Get current constraint status for a session
AI agents call get-constraint-status to retrieve information from MCP Interface Validator without modifying anything — typically the context-gathering step in research, monitoring, and reporting workflows, before the agent takes action elsewhere.
Even though get-constraint-status only reads data, uncontrolled read access leaks sensitive information and racks up API costs — an agent caught in a retry loop can make thousands of calls a minute without anyone noticing.
Attacks that exploit this kind of access
Get current constraint status for a session. It is categorised as a Read tool in the MCP Interface Validator MCP Server, which means it retrieves data without modifying state.
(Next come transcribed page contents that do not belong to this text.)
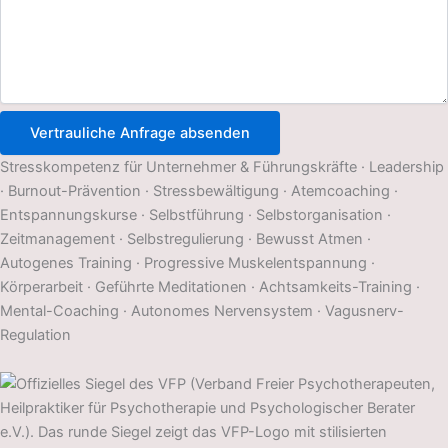
Vertrauliche Anfrage absenden
Stresskompetenz für Unternehmer & Führungskräfte · Leadership
· Burnout-Prävention · Stressbewältigung · Atemcoaching ·
Entspannungskurse · Selbstführung · Selbstorganisation ·
Zeitmanagement · Selbstregulierung · Bewusst Atmen ·
Autogenes Training · Progressive Muskelentspannung ·
Körperarbeit · Geführte Meditationen · Achtsamkeits-Training ·
Mental-Coaching · Autonomes Nervensystem · Vagusnerv-
Regulation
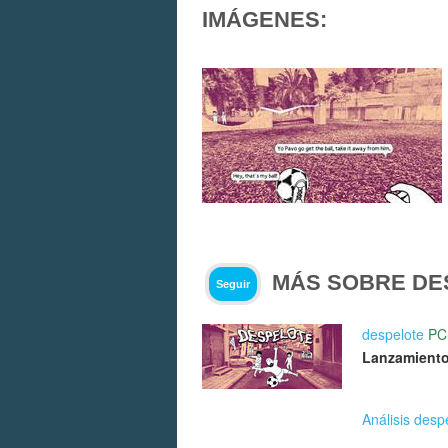
IMÁGENES:
MÁS SOBRE DE
Seguir
despelote
PC
Lanzamiento
Análisis desp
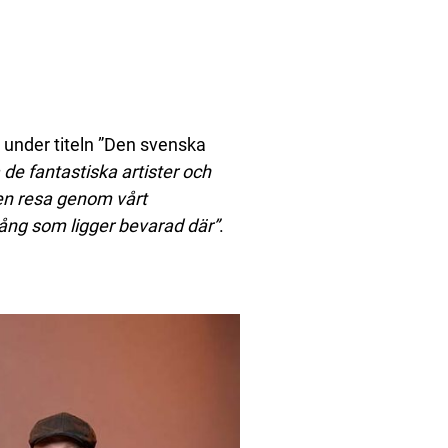
 under titeln ”Den svenska
la de fantastiska artister och
en resa genom vårt
ång som ligger bevarad där”
.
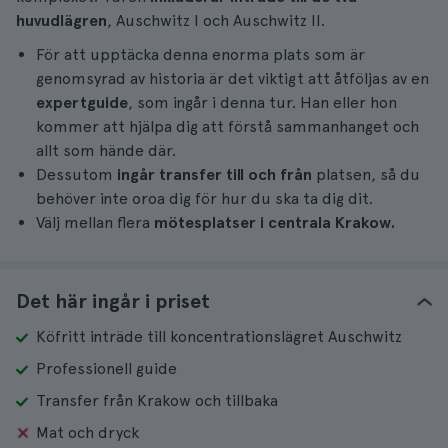
huvudlägren
, Auschwitz I och Auschwitz II.
För att upptäcka denna enorma plats som är
genomsyrad av historia är det viktigt att åtföljas av en
expertguide
, som ingår i denna tur. Han eller hon
kommer att hjälpa dig att förstå sammanhanget och
allt som hände där.
Dessutom
ingår transfer till och från
platsen, så du
behöver inte oroa dig för hur du ska ta dig dit.
Välj mellan flera
mötesplatser i centrala Krakow.
Det här ingår i priset
Köfritt inträde till koncentrationslägret Auschwitz
Professionell guide
Transfer från Krakow och tillbaka
Mat och dryck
Register the MCP Interface Validator MCP server in PolicyLayer and add a rule for get-constraint-status: allow, deny, rate-limit, or require approval. Point your MCP client at the PolicyLayer proxy URL and the rule is enforced on every call, before it reaches MCP Interface Validator. Nothing to install.
get-constraint-status is a Read tool with low risk. Read-only tools are generally safe to allow by default.
Yes. Add a rate_limit block to the get-constraint-status rule in your PolicyLayer policy. For example, setting max: 10 and window: 60 limits the tool to 10 calls per minute. Rate limits are tracked per agent session and reset automatically.
Set action: deny in the PolicyLayer policy for get-constraint-status. The AI agent will receive a policy violation error and cannot call the tool. You can also include a reason field to explain why the tool is blocked.
get-constraint-status is provided by the MCP Interface Validator MCP server (xiaoxiaofeiya/mcp-interface-validator). PolicyLayer sits as a proxy in front of this server to enforce policies before tool calls reach the server.